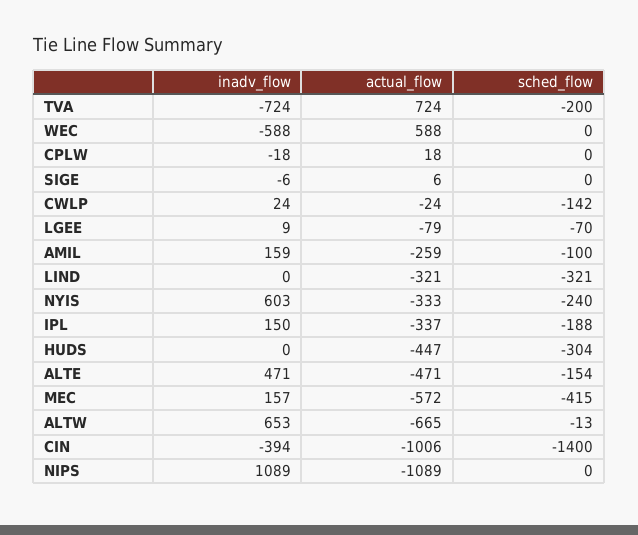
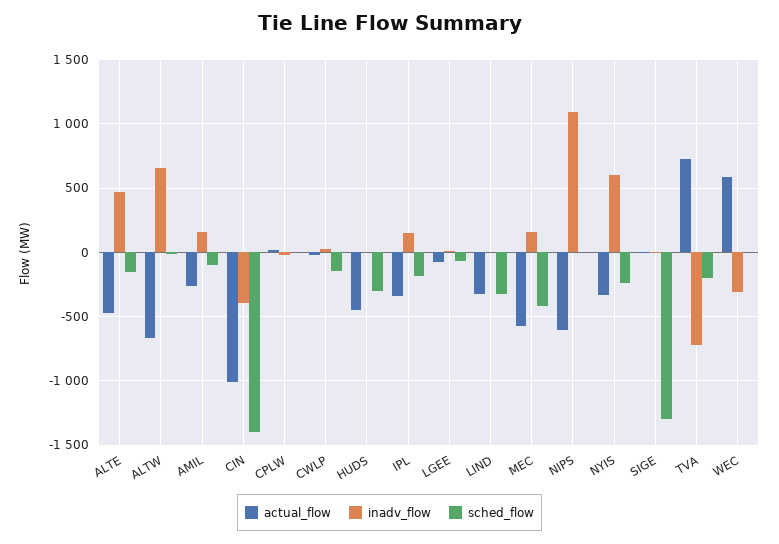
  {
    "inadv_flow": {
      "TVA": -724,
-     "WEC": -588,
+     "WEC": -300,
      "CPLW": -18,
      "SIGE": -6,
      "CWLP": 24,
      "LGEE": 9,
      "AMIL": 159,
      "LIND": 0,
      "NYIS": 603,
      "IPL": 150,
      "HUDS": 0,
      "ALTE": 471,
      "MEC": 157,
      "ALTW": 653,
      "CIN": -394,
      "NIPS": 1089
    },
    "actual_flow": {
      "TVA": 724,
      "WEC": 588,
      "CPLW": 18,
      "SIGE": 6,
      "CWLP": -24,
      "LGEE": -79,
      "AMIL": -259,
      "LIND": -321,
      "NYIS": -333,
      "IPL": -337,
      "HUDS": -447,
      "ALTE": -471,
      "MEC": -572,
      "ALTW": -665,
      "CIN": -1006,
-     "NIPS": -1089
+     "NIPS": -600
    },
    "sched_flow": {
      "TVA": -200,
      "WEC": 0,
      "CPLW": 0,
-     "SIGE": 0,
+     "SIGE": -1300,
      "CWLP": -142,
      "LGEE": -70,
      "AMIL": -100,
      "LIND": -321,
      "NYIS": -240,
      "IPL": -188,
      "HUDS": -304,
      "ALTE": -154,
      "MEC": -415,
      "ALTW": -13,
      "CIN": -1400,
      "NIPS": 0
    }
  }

····················

▶ Task
Would you set down the records exactly, with no pictures included?

▶ Answer box
  {
    "inadv_flow": {
      "TVA": -724,
-     "WEC": -588,
+     "WEC": -300,
      "CPLW": -18,
      "SIGE": -6,
      "CWLP": 24,
      "LGEE": 9,
      "AMIL": 159,
      "LIND": 0,
      "NYIS": 603,
      "IPL": 150,
      "HUDS": 0,
      "ALTE": 471,
      "MEC": 157,
      "ALTW": 653,
      "CIN": -394,
      "NIPS": 1089
    },
    "actual_flow": {
      "TVA": 724,
      "WEC": 588,
      "CPLW": 18,
      "SIGE": 6,
      "CWLP": -24,
      "LGEE": -79,
      "AMIL": -259,
      "LIND": -321,
      "NYIS": -333,
      "IPL": -337,
      "HUDS": -447,
      "ALTE": -471,
      "MEC": -572,
      "ALTW": -665,
      "CIN": -1006,
-     "NIPS": -1089
+     "NIPS": -600
    },
    "sched_flow": {
      "TVA": -200,
      "WEC": 0,
      "CPLW": 0,
-     "SIGE": 0,
+     "SIGE": -1300,
      "CWLP": -142,
      "LGEE": -70,
      "AMIL": -100,
      "LIND": -321,
      "NYIS": -240,
      "IPL": -188,
      "HUDS": -304,
      "ALTE": -154,
      "MEC": -415,
      "ALTW": -13,
      "CIN": -1400,
      "NIPS": 0
    }
  }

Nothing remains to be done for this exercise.